Sitting alone with his brother while they waited for Ahmad Dakiz to arrive bearing the plans for the building, Nasim had spoken of the hospital. Hend wasn’t at that particular meeting: she was sitting in the dining room helping the children with their homework. She’d told Nasim that she despised the architect, whose sole interest was in making money and who was working for a property company while preparing to emigrate to Canada. He spoke of the beauty of the old city in Montreal while contributing to the demolition of old Beirut! She didn’t like his wife either, because she never for an instant stopped playing the seductress, as though she couldn’t forget she was female, as though her center of gravity was located between her thighs — “and you, my dear, like that type of woman. I regret I can’t be of service to you, or be a friend to your friends.”

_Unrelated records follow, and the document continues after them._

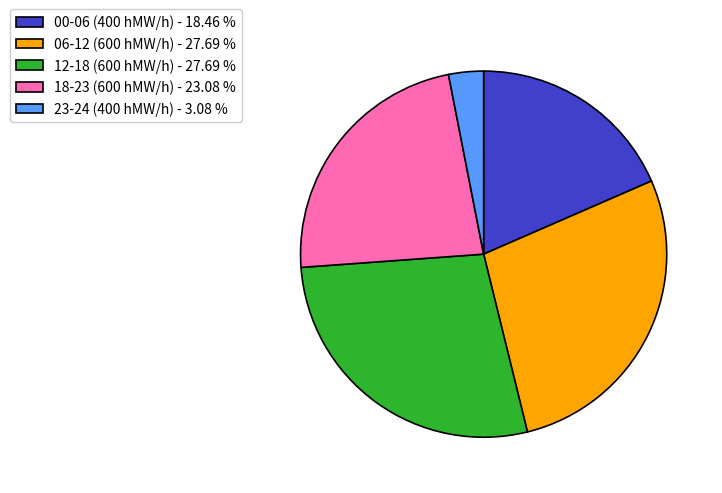

Is there a majority slice in this chart?

No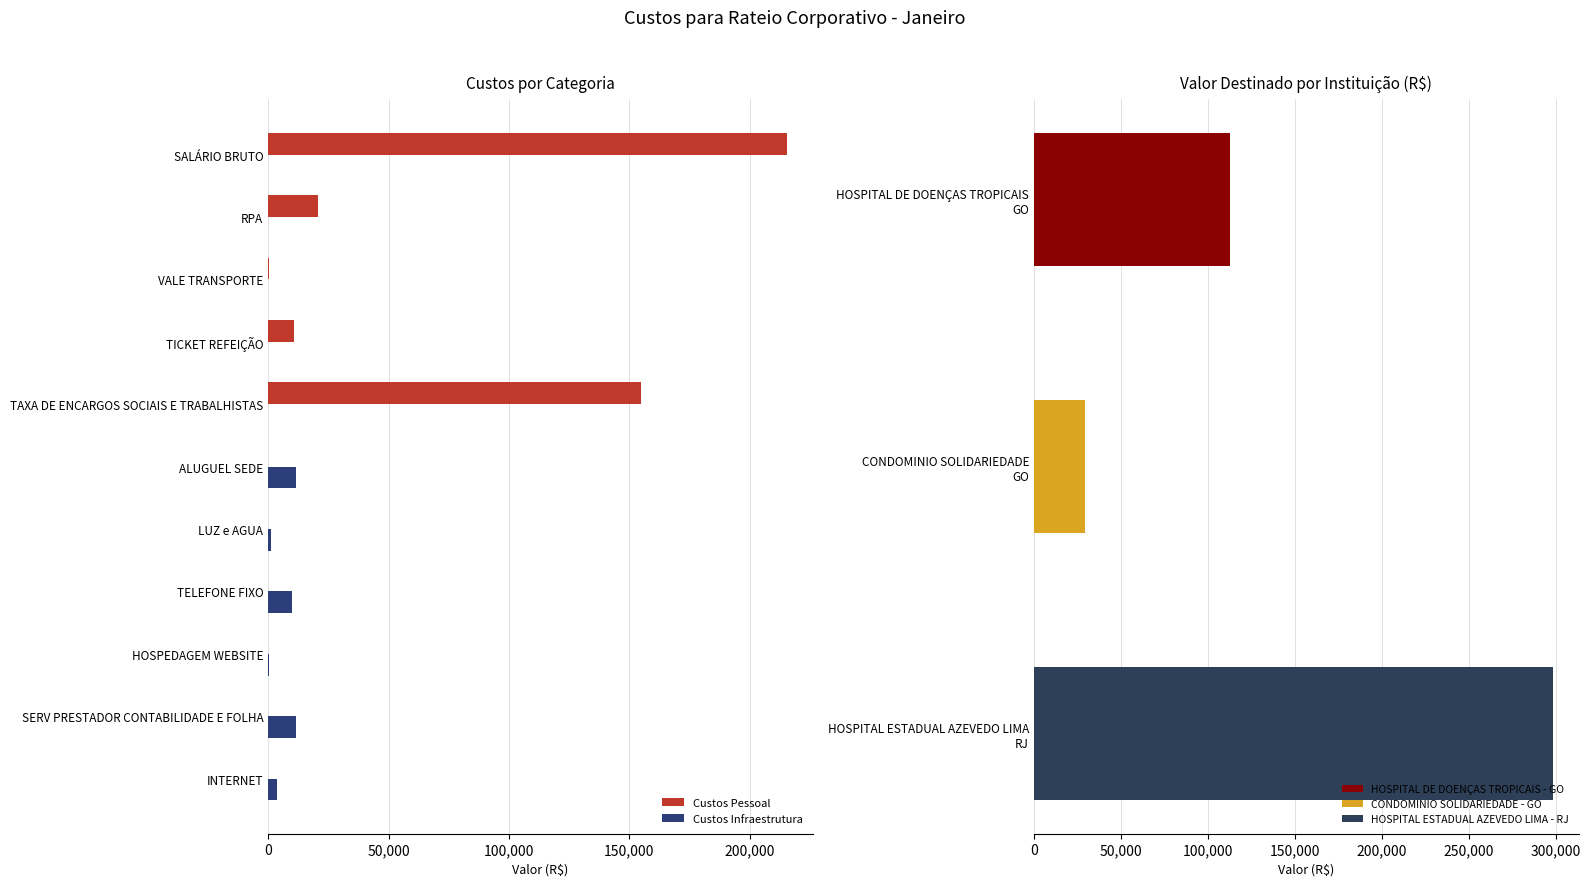

The value of Custos Pessoal at RPA is 32631.4. True or false?

False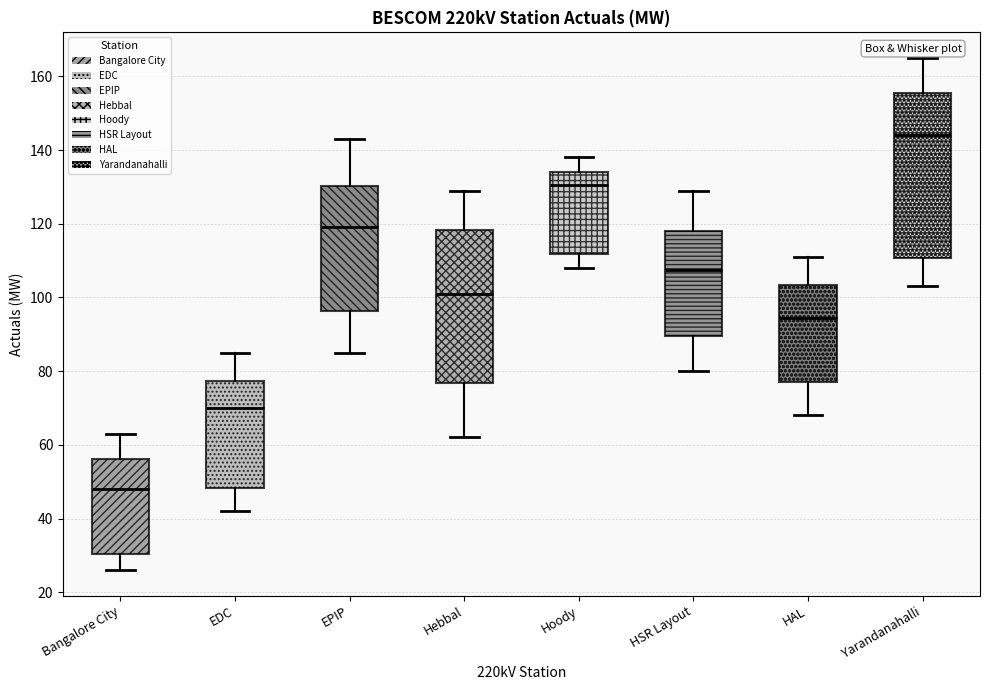

Reading left to right, read every box against the y-axis: the position of its median line, the range the box covers, and the ends of its whiskers. The values are not printed on the chart, so give them approximately, as read against the axis.

Bangalore City: median 48, box 30 to 56, whiskers 26 to 64
EDC: median 70, box 48 to 78, whiskers 42 to 86
EPIP: median 120, box 96 to 130, whiskers 86 to 144
Hebbal: median 102, box 76 to 118, whiskers 62 to 130
Hoody: median 130, box 112 to 134, whiskers 108 to 138
HSR Layout: median 108, box 90 to 118, whiskers 80 to 130
HAL: median 94, box 78 to 104, whiskers 68 to 112
Yarandanahalli: median 144, box 110 to 156, whiskers 104 to 166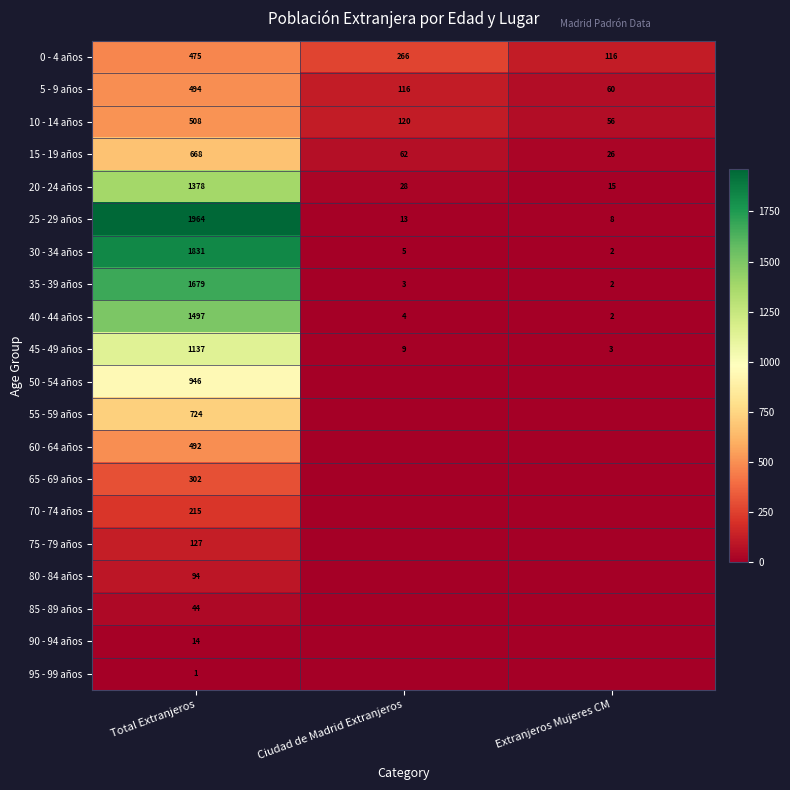

What is the sum of all 35 - 39 años values?

1684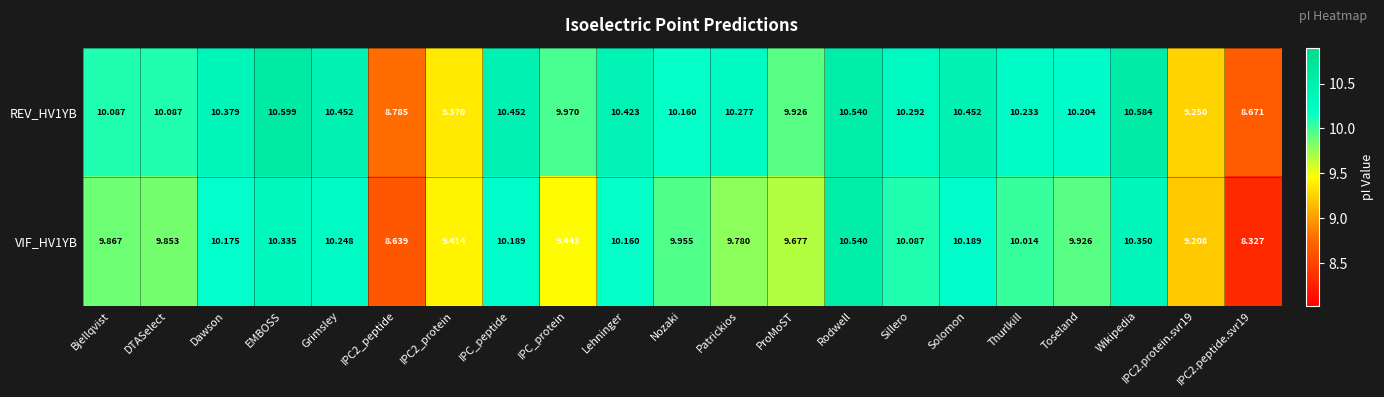

Where does the REV_HV1YB series first go above 10?

Bjellqvist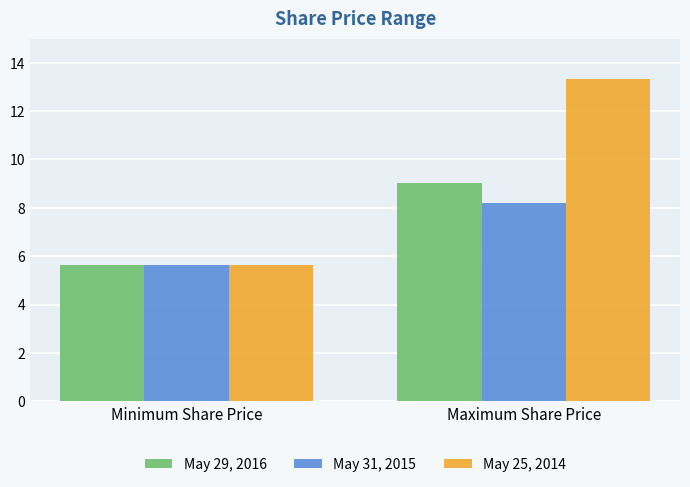

What is the label of the 2nd bar from the right?

Minimum Share Price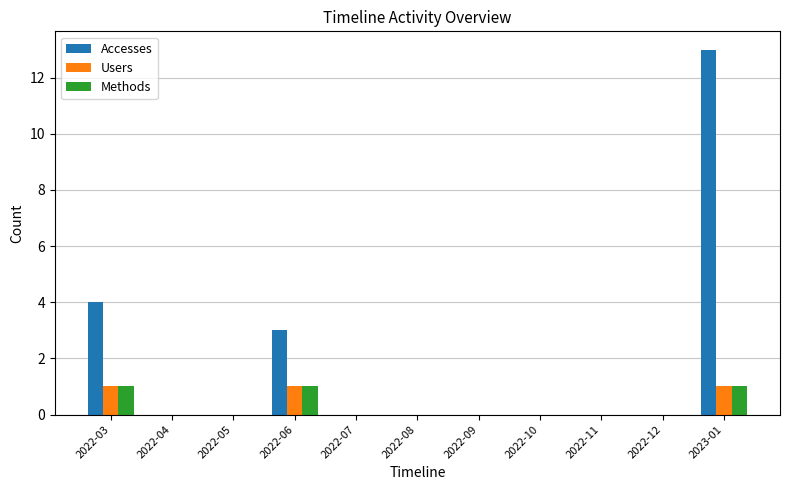

Count the number of data series in this chart.

3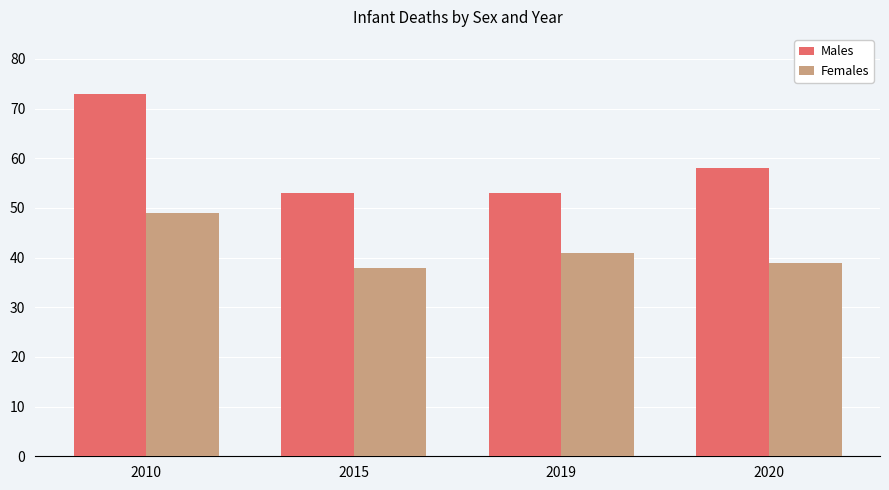

The value of Females at 2010 is 71. True or false?

False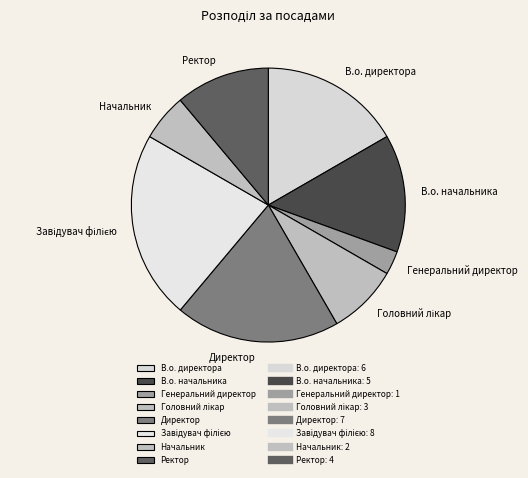

The Начальник slice represents 6% of the pie. True or false?

True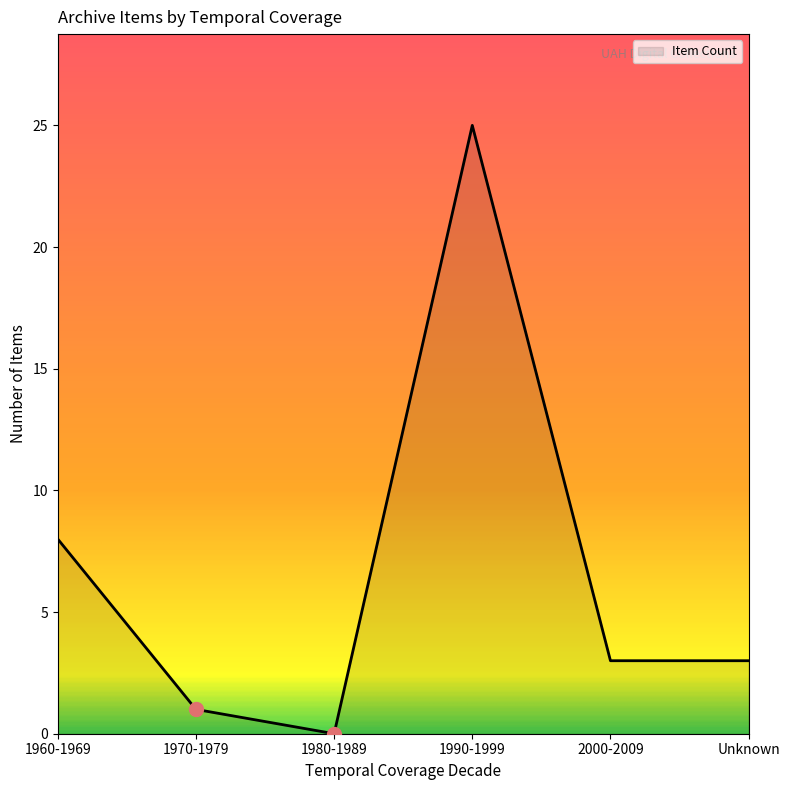

What is the difference between the second highest and minimum values?

8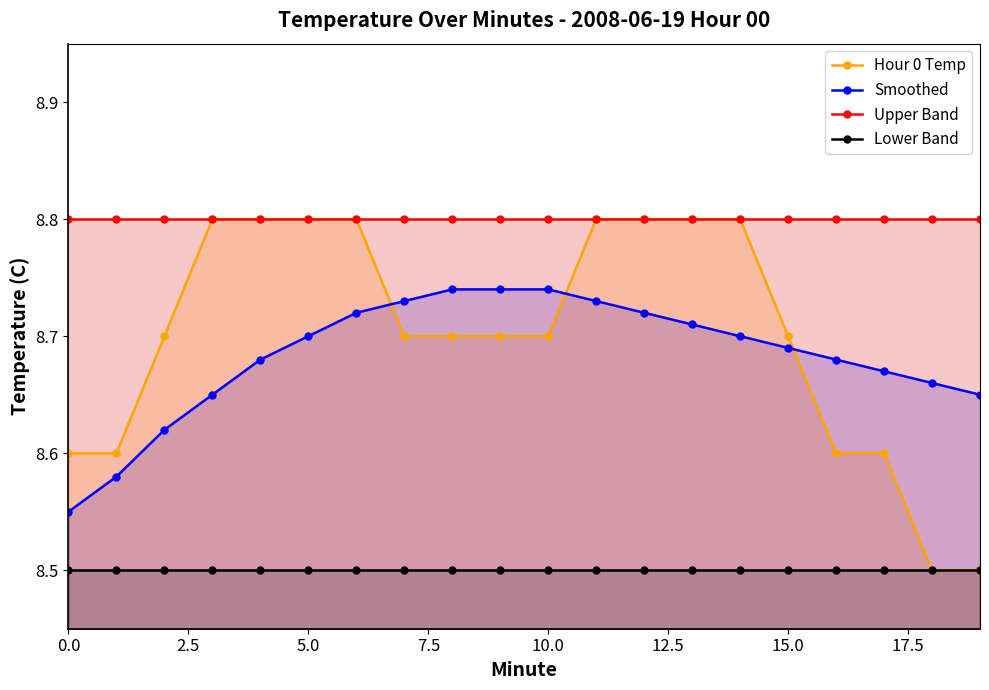

What is the label of the 4th point from the right?

16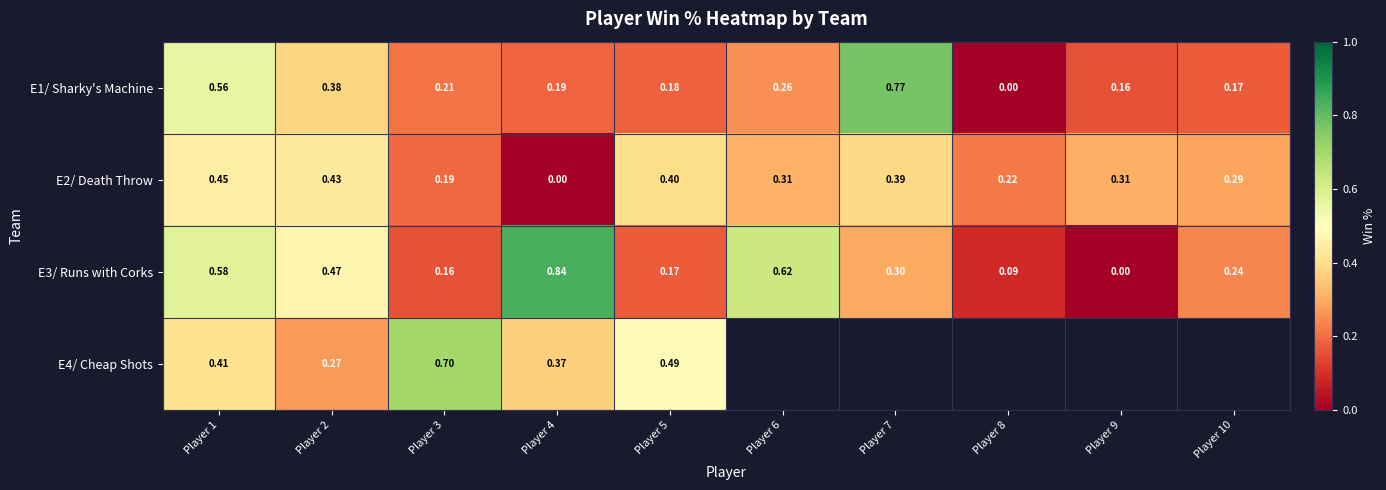

Is the value of E3/ Runs with Corks at Player 9 greater than the value of E1/ Sharky's Machine at Player 3?

No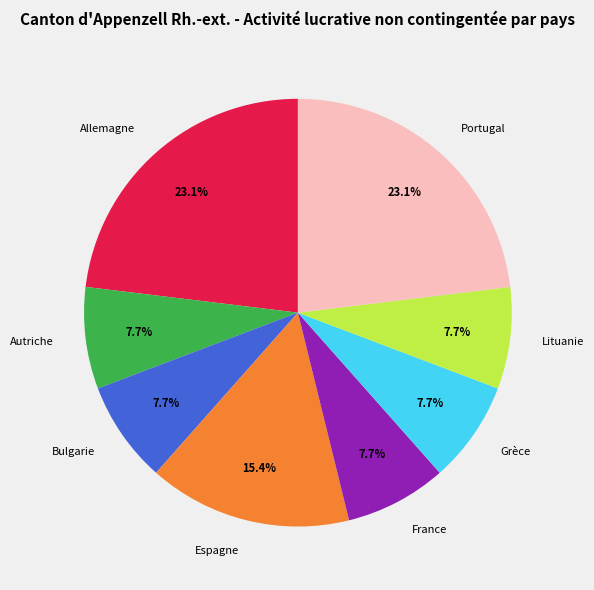

To the nearest percent, what is the difference between the largest and smallest slice percentages?

15%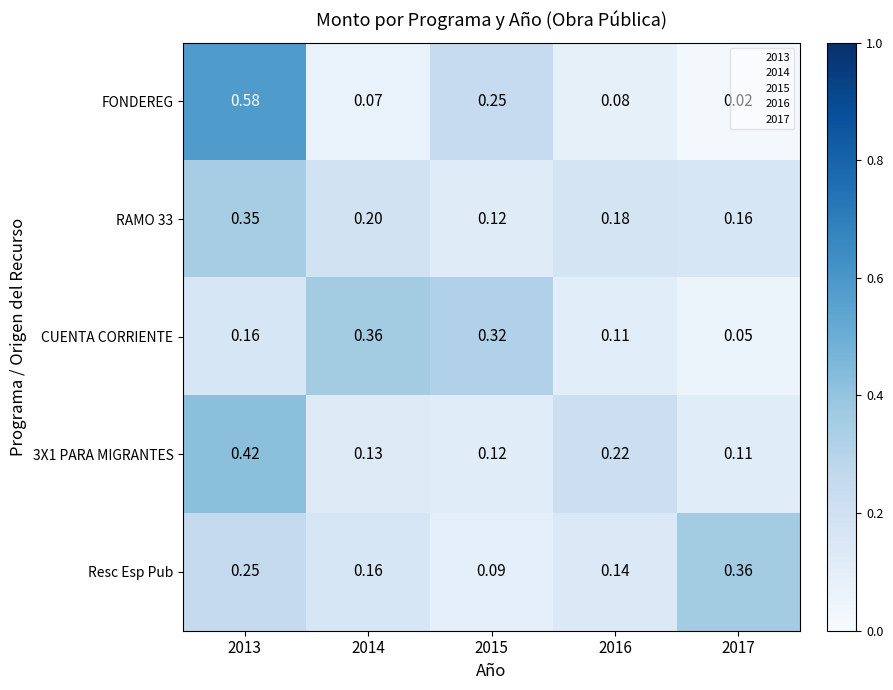

Which series changed the most between 2016 and 2017?

Resc Esp Pub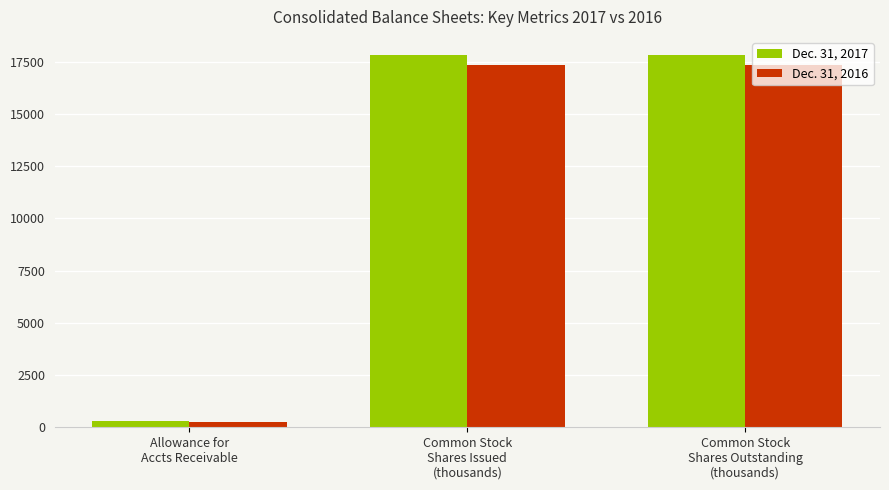

What is the spread (max minus min) of values at Common Stock
Shares Outstanding
(thousands)?

471.7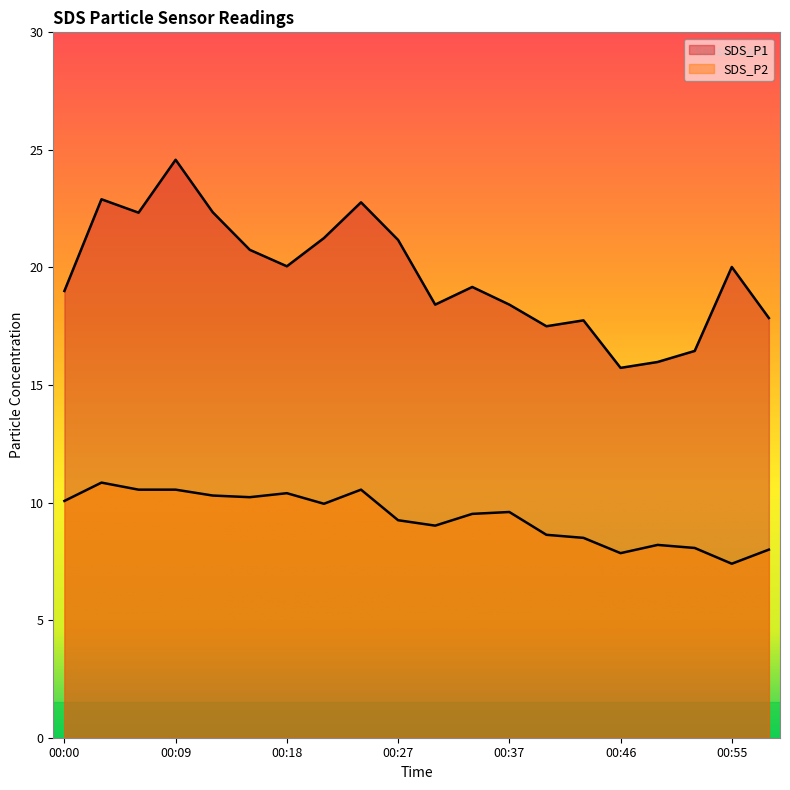

Does the chart have visible grid lines?

No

The question about the war was meaningless. The real question was, how could Nasim tell what couldn’t be told? What should he say to Hend? How should he explain to her that he didn’t know what was happening to him, that, without knowing why or how, he’d gone back to the life of the night, of which he’d been cleansed by the love she’d brought him, and that this had nothing to do with his love for her? How could he explain to her what he couldn’t explain to himself? How could he tell the story of the difference between the truth and its opposite? How could he say that though he didn’t know much he did know that his life at home with her and the boys was the reality and the rest was like the shadows of things; that the person whose behavior she found so upsetting wasn’t him but his shadow, and that he trod his shadow underfoot each day and felt no pain?